### Data under study ###

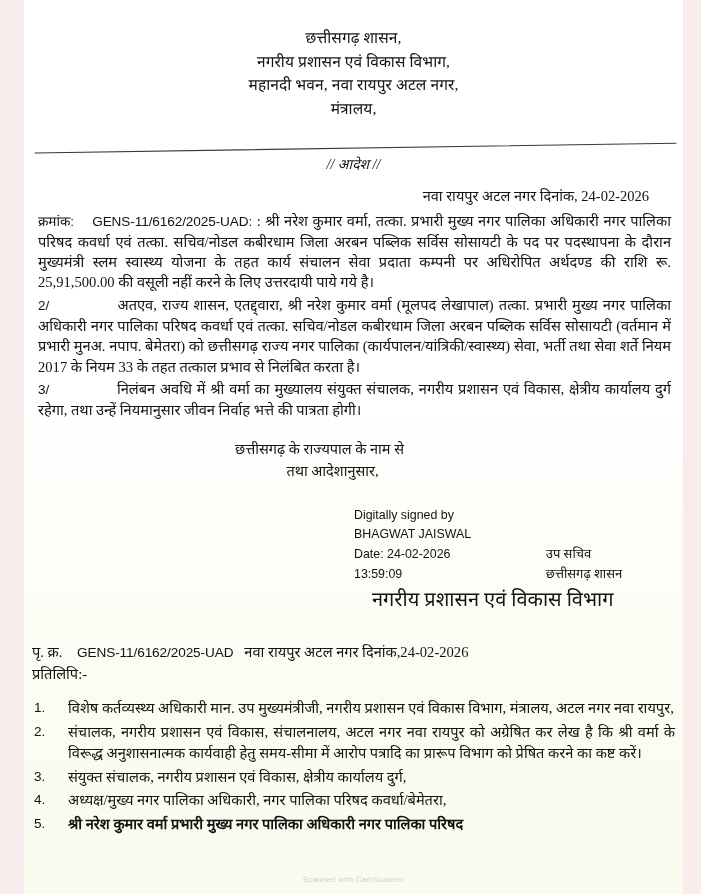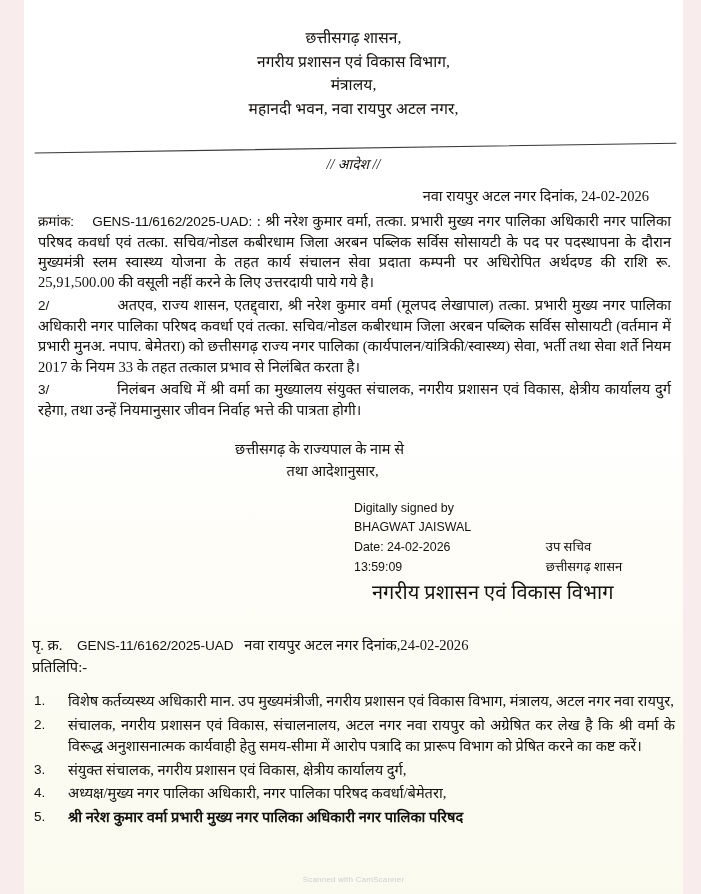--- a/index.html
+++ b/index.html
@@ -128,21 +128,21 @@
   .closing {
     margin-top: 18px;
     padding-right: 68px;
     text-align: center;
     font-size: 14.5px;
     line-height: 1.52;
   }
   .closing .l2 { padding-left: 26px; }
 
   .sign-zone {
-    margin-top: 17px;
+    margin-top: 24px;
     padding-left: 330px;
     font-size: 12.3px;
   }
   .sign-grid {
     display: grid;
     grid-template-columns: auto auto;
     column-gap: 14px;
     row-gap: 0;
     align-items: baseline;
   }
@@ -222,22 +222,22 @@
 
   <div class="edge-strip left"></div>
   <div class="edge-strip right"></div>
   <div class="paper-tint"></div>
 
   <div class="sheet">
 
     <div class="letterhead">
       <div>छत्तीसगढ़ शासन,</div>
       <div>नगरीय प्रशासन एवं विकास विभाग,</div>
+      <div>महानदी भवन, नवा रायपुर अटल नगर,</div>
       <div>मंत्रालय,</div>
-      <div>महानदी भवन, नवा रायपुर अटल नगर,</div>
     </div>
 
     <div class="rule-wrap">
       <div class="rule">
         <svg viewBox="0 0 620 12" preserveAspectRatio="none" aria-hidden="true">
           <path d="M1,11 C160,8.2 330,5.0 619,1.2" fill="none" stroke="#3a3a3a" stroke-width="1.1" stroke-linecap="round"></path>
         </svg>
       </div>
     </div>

###

Activity
None of the pictures should appear; repeat the records exactly otherwise.

Task output
--- a/index.html
+++ b/index.html
@@ -128,21 +128,21 @@
   .closing {
     margin-top: 18px;
     padding-right: 68px;
     text-align: center;
     font-size: 14.5px;
     line-height: 1.52;
   }
   .closing .l2 { padding-left: 26px; }
 
   .sign-zone {
-    margin-top: 17px;
+    margin-top: 24px;
     padding-left: 330px;
     font-size: 12.3px;
   }
   .sign-grid {
     display: grid;
     grid-template-columns: auto auto;
     column-gap: 14px;
     row-gap: 0;
     align-items: baseline;
   }
@@ -222,22 +222,22 @@
 
   <div class="edge-strip left"></div>
   <div class="edge-strip right"></div>
   <div class="paper-tint"></div>
 
   <div class="sheet">
 
     <div class="letterhead">
       <div>छत्तीसगढ़ शासन,</div>
       <div>नगरीय प्रशासन एवं विकास विभाग,</div>
+      <div>महानदी भवन, नवा रायपुर अटल नगर,</div>
       <div>मंत्रालय,</div>
-      <div>महानदी भवन, नवा रायपुर अटल नगर,</div>
     </div>
 
     <div class="rule-wrap">
       <div class="rule">
         <svg viewBox="0 0 620 12" preserveAspectRatio="none" aria-hidden="true">
           <path d="M1,11 C160,8.2 330,5.0 619,1.2" fill="none" stroke="#3a3a3a" stroke-width="1.1" stroke-linecap="round"></path>
         </svg>
       </div>
     </div>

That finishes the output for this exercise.